• **Ejercicio 1**
Indica si cada frase está de acuerdo con el fragmento sobre las Damas de la Caridad y la Salpetrière. Responde sí o no y copia las palabras del fragmento que lo deciden. (a) Vicente prefería empezar poco a poco. (b) Las Damas gastaron 16.000 libras en pagar a los carpinteros que hicieron las camas. (c) El edificio de la Salpetrière estaba en buen estado cuando lo consiguieron.
• **Ejercicio 2**
Prolonga el fragmento sobre las Damas de la Caridad y la Salpetrière con un párrafo breve que empiece justo después de su última oración.

A la segunda cuestión, responde de una manera ladinamente inocente. Dice que las señoras de las Caridades “nada hacen sin su consejo”, se entiende del director Vicente de Paúl, aunque algunas Damas sentían descontento por la lentitud de san Vicente. Por ello expone que “es de desear que las Damas renueven su sumisión al juicio o al parecer de aquél al que Dios ha elegido; y que mantengan siempre su primera sencillez de decir buenamente su parecer sin pasión como si hubiera obligación de tenerla que seguir”. Vicente no quería adelantarse a la Providencia, prefería comenzar poco a poco. Lo consideraba necesario para no fracasar y asegurar su futuro. Las señoras preferían rapidez. El dinero abundaba y Vicente tuvo que ceder y lograr de la reina Ana de Austria el complejo edificio de la Salpetrière, fuera de uso y en malas condiciones (ABELLY, L. I, c. XLV). Las Damas gastaron 16.000 libras en repararlo, 12.000 para pagar a los carpinteros que hicieron las camas, otras 12.000 para comprar tela y 10.000 para ropa blanca, colchas y cacharros. En total, habían gastado 50.000 libras y se comprometieron ante notario a depositar 100.000 libras más para el sostenimiento de los acogidos.

• **Material mostrado**

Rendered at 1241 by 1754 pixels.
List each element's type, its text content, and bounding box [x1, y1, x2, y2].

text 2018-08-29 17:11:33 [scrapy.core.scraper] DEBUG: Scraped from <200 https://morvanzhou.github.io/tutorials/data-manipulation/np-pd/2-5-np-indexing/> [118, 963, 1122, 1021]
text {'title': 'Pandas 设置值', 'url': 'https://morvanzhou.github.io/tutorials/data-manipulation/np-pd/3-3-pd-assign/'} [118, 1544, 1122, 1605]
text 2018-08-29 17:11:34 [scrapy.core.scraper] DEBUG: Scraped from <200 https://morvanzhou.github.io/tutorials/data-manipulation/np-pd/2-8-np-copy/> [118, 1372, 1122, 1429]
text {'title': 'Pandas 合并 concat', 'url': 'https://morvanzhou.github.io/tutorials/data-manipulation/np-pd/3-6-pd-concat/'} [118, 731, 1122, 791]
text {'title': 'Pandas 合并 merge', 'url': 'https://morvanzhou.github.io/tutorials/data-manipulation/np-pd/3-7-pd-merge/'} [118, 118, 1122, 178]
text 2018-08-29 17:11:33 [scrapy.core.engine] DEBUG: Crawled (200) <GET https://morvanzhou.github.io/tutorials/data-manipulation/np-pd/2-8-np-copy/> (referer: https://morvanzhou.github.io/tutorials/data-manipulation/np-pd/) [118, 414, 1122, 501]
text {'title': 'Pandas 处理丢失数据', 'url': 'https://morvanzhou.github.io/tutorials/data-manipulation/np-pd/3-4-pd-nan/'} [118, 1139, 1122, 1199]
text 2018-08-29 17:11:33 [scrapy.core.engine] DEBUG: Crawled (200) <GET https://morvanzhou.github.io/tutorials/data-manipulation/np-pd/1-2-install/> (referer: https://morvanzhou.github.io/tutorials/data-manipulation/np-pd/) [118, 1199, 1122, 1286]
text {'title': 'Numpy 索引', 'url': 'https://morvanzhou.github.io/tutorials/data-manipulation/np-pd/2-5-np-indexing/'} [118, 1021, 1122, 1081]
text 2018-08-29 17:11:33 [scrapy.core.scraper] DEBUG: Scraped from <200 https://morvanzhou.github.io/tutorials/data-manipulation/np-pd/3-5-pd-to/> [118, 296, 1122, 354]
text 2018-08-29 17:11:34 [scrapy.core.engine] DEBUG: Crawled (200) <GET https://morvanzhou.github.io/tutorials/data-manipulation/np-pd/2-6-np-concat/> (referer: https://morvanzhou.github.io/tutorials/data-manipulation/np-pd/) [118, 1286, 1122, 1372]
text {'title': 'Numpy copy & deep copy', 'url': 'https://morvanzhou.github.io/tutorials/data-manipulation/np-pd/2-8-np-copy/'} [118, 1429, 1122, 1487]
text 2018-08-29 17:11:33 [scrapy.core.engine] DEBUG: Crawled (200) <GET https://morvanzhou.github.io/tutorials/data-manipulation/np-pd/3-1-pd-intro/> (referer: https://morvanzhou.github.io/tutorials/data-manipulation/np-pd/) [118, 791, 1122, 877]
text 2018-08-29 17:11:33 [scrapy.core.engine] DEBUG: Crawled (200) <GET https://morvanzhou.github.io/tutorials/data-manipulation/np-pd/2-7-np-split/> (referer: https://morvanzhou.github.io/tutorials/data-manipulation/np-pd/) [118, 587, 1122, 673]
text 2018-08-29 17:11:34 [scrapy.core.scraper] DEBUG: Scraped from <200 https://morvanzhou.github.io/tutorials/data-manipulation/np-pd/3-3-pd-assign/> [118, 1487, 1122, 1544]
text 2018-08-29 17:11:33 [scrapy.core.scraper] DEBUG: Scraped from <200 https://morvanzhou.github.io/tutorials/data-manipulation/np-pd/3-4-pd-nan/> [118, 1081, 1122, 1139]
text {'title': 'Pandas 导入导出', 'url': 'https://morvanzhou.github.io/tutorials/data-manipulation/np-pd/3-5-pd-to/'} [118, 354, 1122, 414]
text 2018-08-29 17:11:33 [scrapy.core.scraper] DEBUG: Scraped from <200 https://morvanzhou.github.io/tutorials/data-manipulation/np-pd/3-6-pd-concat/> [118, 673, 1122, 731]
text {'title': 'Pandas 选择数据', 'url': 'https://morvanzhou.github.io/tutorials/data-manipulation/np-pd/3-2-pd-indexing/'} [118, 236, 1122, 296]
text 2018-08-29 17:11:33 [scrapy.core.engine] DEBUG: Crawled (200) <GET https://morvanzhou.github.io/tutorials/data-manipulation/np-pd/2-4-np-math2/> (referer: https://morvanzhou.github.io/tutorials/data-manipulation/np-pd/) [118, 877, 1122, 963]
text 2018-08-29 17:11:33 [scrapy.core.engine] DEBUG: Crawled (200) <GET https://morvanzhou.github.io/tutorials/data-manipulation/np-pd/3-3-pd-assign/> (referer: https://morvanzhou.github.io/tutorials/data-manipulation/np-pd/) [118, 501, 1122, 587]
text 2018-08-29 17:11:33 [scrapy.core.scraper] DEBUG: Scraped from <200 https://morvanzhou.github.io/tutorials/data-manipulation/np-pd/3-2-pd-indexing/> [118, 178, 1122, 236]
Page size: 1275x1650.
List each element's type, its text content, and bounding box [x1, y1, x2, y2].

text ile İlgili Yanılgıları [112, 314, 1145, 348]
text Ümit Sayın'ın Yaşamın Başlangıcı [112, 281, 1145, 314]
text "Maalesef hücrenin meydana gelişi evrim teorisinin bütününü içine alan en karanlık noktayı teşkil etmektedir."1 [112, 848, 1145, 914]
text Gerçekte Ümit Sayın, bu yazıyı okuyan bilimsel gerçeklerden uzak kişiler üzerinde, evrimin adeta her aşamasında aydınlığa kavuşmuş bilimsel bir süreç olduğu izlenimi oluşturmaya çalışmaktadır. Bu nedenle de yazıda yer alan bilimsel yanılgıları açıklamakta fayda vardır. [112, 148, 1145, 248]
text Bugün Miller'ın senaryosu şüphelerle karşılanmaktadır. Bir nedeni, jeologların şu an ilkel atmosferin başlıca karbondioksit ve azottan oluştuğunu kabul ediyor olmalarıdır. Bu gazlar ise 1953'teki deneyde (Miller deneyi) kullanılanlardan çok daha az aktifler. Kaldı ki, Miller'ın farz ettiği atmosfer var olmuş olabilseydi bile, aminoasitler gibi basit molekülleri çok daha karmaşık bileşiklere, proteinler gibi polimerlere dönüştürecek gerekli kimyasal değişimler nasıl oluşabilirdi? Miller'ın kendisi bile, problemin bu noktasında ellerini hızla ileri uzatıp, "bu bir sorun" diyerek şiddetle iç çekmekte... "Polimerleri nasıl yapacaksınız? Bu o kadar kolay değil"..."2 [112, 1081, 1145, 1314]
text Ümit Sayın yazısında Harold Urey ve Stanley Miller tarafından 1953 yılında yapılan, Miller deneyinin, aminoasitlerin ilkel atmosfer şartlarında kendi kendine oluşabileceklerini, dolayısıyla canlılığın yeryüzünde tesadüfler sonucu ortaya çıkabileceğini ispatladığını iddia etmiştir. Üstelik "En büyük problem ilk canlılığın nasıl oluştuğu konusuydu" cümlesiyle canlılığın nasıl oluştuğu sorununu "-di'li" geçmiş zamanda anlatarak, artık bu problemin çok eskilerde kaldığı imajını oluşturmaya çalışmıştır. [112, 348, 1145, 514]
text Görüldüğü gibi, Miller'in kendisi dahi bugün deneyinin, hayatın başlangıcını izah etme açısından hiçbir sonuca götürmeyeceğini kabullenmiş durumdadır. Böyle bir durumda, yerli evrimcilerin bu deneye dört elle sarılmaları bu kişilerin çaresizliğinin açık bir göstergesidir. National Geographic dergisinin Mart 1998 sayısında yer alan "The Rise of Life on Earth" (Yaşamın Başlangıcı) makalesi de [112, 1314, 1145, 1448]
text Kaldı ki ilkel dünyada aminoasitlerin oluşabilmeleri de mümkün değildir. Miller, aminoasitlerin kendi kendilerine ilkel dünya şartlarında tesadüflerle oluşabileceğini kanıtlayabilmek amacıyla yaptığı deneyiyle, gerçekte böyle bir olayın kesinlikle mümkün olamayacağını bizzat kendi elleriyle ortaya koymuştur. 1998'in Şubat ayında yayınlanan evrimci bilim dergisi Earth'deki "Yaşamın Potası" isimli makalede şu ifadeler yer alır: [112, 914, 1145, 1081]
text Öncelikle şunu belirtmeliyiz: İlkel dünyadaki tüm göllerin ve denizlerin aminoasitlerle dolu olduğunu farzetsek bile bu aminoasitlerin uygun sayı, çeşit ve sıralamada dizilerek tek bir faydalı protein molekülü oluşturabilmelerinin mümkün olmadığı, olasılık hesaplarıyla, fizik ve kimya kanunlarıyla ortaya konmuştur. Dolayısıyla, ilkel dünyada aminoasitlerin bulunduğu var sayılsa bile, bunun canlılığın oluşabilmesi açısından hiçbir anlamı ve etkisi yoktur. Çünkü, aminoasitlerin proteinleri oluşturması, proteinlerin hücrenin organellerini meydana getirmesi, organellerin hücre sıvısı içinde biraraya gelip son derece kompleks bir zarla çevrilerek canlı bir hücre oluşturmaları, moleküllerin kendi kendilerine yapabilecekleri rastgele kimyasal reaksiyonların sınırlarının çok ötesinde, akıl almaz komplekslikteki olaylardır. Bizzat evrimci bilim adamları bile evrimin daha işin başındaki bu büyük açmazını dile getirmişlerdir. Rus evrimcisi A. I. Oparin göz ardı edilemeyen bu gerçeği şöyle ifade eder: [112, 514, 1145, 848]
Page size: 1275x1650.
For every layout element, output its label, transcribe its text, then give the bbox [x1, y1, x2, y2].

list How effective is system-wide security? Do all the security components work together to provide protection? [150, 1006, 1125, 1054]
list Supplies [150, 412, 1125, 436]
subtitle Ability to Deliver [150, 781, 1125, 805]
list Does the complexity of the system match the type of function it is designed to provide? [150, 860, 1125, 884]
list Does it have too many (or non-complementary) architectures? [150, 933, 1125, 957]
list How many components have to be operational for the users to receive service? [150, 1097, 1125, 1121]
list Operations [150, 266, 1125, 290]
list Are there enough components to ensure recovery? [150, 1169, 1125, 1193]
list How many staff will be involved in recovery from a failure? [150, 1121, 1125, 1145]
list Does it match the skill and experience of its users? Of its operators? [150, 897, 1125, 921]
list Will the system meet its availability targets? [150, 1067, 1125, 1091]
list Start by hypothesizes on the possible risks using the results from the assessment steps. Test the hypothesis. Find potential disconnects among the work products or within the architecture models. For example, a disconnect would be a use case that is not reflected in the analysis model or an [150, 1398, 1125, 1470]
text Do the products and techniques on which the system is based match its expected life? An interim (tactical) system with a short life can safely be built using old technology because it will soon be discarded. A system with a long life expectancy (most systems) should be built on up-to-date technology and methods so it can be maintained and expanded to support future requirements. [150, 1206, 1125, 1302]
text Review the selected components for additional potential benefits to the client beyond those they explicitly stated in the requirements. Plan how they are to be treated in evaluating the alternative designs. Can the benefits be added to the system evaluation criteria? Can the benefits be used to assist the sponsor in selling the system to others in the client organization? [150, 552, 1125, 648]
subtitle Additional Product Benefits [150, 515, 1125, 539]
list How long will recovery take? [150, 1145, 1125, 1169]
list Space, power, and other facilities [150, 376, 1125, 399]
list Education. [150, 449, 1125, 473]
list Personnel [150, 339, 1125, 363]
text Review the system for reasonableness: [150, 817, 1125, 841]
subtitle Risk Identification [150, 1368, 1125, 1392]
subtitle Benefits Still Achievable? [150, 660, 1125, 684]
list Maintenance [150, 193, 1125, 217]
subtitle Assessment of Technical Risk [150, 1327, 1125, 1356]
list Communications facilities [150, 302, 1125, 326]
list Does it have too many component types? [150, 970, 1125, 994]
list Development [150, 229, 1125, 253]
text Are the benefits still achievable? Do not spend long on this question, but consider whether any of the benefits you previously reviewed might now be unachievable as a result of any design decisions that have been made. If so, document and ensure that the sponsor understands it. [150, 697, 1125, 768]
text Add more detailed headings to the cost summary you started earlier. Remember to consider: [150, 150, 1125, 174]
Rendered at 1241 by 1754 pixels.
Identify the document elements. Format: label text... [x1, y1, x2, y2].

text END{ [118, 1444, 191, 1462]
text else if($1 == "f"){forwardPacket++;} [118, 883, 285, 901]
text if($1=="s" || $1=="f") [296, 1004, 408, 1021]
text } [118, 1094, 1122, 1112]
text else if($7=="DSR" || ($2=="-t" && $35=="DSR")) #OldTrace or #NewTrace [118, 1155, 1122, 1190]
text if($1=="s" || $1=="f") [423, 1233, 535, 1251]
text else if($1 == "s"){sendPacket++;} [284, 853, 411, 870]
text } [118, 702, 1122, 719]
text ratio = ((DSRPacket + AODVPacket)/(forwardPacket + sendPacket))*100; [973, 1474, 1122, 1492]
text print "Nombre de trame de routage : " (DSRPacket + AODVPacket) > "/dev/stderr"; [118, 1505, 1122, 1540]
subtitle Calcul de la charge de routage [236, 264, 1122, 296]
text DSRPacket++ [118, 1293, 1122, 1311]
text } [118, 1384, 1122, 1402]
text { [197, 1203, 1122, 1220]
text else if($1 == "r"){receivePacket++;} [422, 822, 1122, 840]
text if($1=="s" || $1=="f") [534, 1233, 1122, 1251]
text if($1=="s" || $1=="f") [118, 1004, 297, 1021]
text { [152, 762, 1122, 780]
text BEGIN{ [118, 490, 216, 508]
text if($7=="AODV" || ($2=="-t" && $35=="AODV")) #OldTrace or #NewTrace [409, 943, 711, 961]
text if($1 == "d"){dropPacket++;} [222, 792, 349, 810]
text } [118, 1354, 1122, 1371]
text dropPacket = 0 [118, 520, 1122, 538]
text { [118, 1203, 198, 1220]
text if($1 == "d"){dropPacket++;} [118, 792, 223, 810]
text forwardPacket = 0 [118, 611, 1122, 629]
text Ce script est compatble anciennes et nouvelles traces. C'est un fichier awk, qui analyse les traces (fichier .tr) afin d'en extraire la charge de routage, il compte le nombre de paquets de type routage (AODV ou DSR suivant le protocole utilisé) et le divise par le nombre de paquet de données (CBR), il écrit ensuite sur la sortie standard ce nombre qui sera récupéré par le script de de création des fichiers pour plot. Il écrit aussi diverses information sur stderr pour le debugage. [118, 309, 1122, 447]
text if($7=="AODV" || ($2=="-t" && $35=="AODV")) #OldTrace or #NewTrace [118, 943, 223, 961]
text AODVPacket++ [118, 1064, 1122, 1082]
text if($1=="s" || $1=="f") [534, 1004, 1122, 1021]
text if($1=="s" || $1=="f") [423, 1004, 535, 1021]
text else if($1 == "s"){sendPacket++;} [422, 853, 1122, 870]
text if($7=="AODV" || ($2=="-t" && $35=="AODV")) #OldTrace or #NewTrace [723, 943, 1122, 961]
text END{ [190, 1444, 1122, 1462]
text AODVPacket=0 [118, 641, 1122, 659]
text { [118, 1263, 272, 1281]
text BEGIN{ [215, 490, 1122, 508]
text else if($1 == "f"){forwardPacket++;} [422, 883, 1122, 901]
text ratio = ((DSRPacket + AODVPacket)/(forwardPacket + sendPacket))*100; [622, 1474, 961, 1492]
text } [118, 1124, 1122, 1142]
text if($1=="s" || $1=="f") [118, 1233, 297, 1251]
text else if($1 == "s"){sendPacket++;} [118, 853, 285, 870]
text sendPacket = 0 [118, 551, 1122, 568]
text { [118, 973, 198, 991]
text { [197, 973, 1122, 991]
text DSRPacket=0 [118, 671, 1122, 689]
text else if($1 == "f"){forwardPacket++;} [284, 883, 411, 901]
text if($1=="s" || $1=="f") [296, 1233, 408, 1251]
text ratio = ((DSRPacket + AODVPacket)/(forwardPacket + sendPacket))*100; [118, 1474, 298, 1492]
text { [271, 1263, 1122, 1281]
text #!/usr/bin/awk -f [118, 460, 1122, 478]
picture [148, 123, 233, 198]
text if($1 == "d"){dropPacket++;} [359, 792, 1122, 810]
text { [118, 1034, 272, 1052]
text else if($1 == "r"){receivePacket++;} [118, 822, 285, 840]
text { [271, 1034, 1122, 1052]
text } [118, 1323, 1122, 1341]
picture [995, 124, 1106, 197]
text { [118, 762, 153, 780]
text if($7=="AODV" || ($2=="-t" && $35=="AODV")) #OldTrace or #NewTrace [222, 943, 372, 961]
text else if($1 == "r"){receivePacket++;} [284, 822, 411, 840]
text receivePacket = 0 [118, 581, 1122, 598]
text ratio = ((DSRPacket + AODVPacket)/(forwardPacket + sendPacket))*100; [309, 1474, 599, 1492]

• **Respuesta escrita 1**
(a) Sí: "prefería comenzar poco a poco".
(b) No: "12.000 para pagar a los carpinteros que hicieron las camas".
(c) No: "fuera de uso y en malas condiciones".

• **Respuesta escrita 2**
Este es el hecho, luego vienen las razones para justificar el hecho: los mendigos producen inseguridad en las calles, contagian muchas enfermedades y se obliga a trabajar a unas personas que simulan enfermedades en una Francia arruinada y atrasada con respecto a Europa. Había que mejorar la economía francesa, vitalizar la industria y aumentar las exportaciones con productos competitivos fabricados con la mano barata de los presos en los talleres montados en los Hospitales Generales.
[1] ABELLY, o. c. L. I, cp. XLV, p.212.
[2] SL.c.496; D 527, 562, 563, 579, 581-583; SV. VIII, c.3031, 3244, 3404.